■ **What you have to do**
Please rewrite the listing below from the line containing "pose: elev=298.1 azim=132.1" through the end of the listing, inclusive, changing every "dist" to "distance" and keeping everything else the same. Leave out the pictures and return only those lines.
— Start Supplied data —
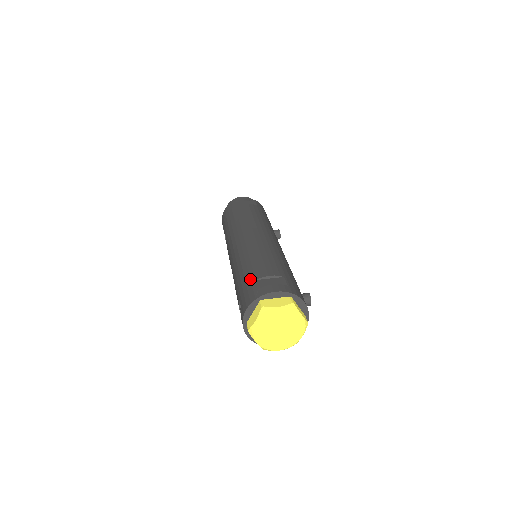
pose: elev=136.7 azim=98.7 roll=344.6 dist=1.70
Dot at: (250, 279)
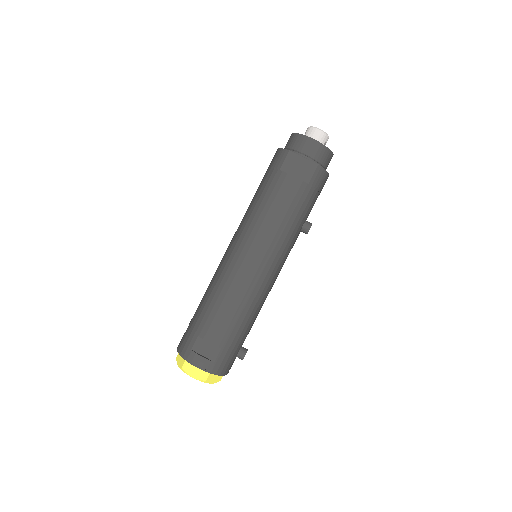
Dot at: (197, 328)
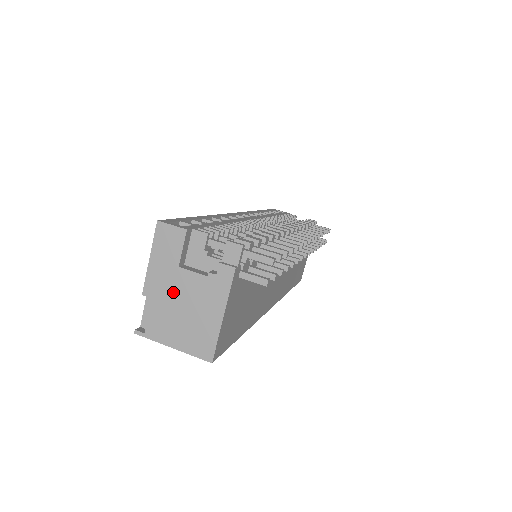
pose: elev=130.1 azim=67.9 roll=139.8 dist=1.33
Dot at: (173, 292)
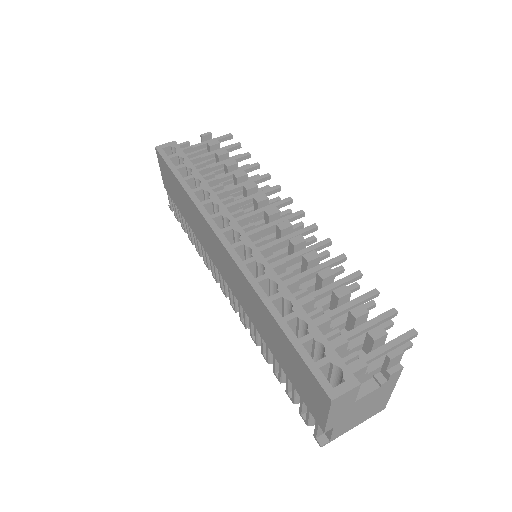
Dot at: (352, 413)
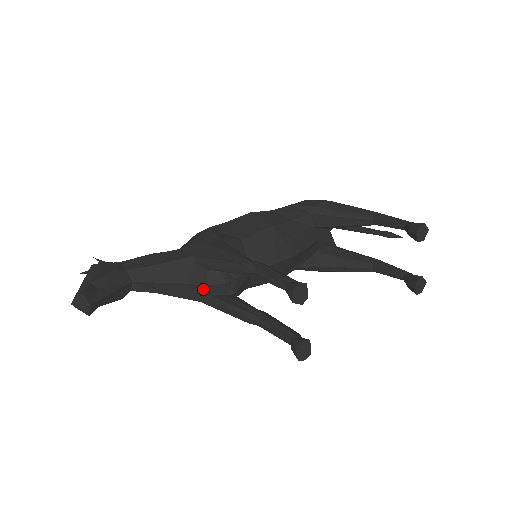
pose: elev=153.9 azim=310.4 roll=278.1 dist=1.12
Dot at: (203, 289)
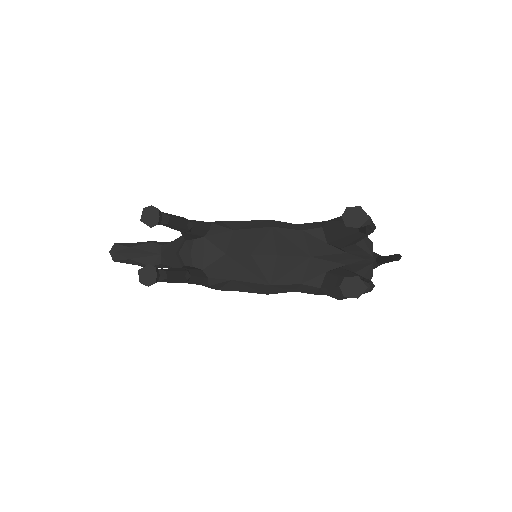
Dot at: (180, 258)
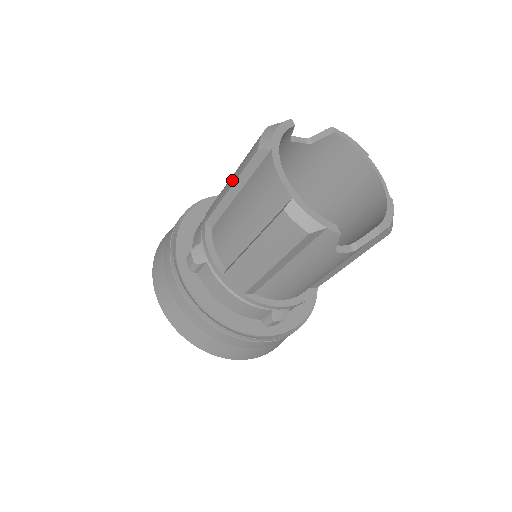
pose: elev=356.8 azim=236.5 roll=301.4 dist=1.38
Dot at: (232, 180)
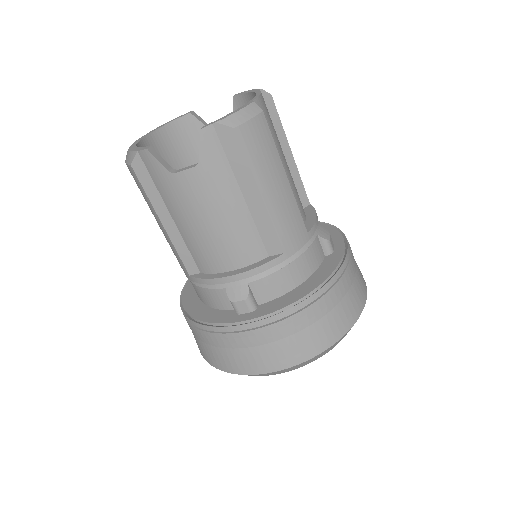
Dot at: occluded
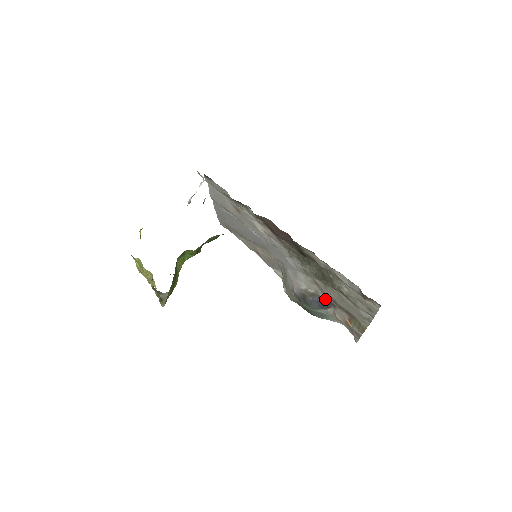
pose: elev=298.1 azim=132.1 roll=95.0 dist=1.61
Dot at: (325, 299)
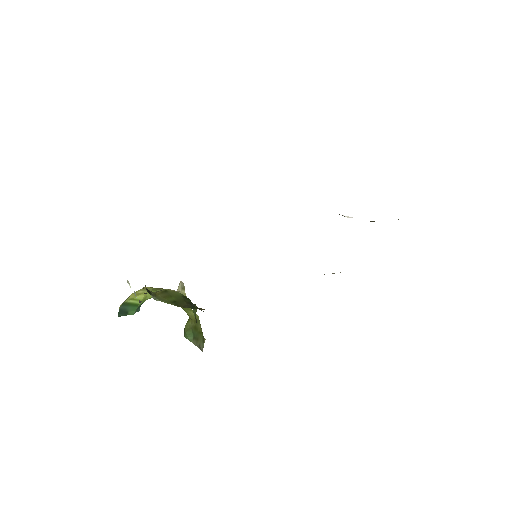
Dot at: occluded
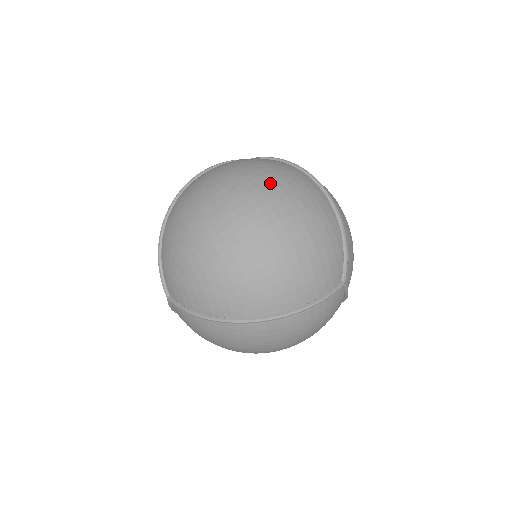
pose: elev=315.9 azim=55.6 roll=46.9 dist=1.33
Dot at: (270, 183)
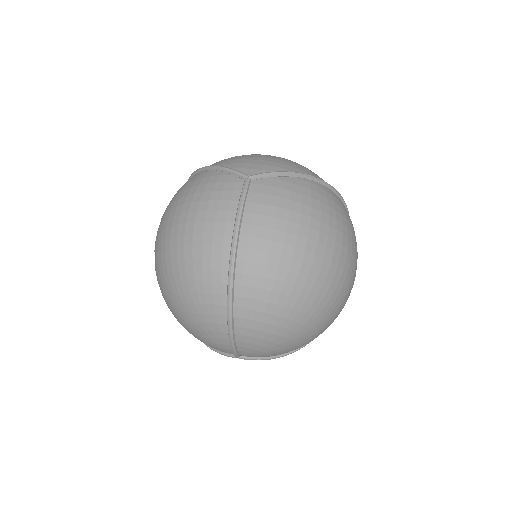
Dot at: (338, 236)
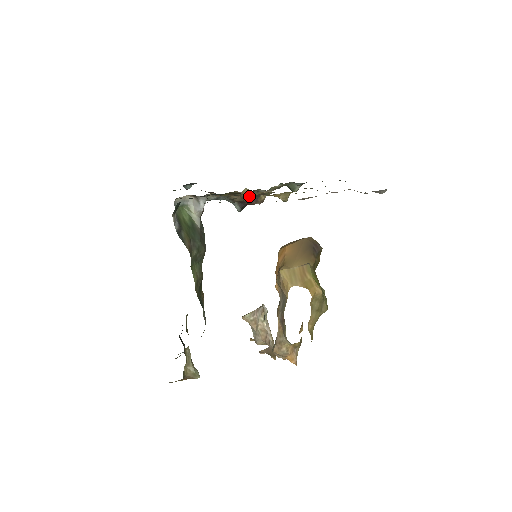
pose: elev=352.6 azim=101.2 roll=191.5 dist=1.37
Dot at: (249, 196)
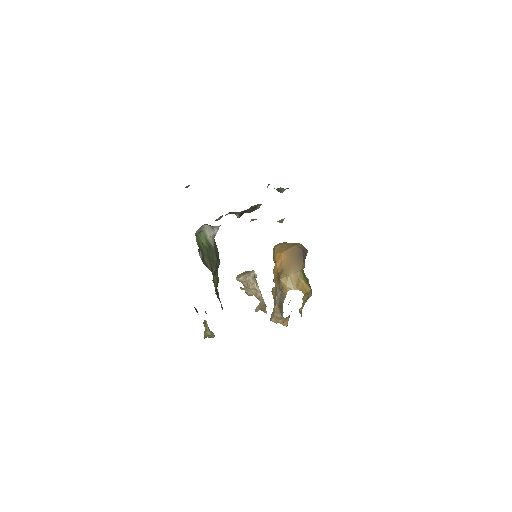
Dot at: (253, 220)
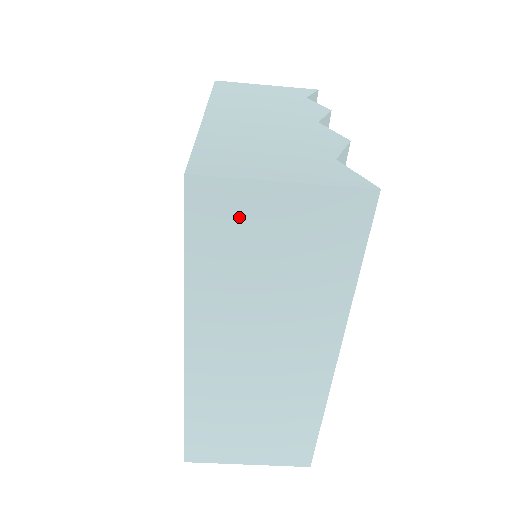
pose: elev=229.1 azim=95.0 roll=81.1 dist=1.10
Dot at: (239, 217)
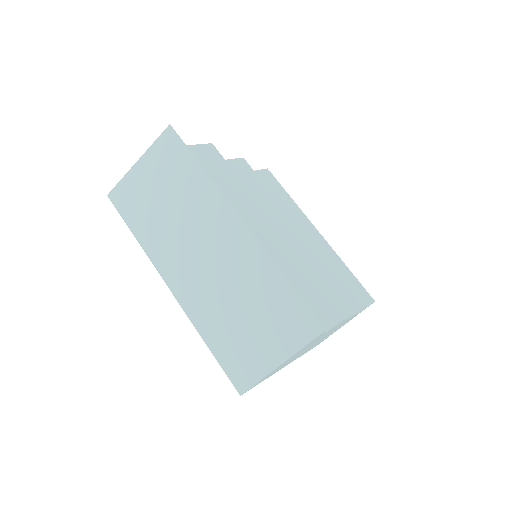
Dot at: (135, 192)
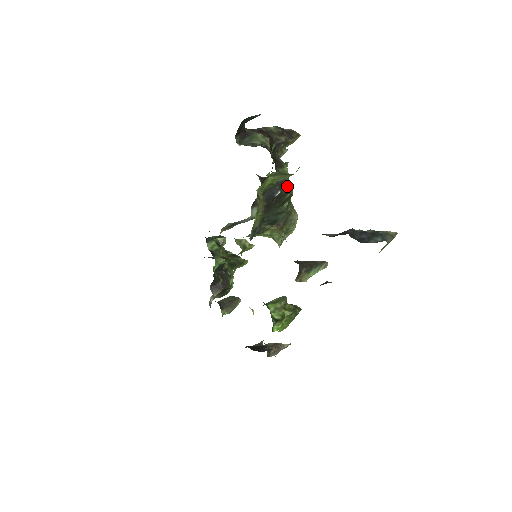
— End Supplied data —
■ **Solution to the problem**
pose: elev=298.1 azim=132.1 roll=95.0 distance=1.61
Dot at: (325, 299)
Dot at: occluded
pose: elev=315.9 azim=55.6 roll=46.9 distance=1.33
Dot at: (270, 183)
Dot at: (338, 236)
pose: elev=352.6 azim=101.2 roll=191.5 distance=1.37
Dot at: (249, 196)
Dot at: (253, 220)
pose: elev=229.1 azim=95.0 roll=81.1 distance=1.10
Dot at: (239, 217)
Dot at: (135, 192)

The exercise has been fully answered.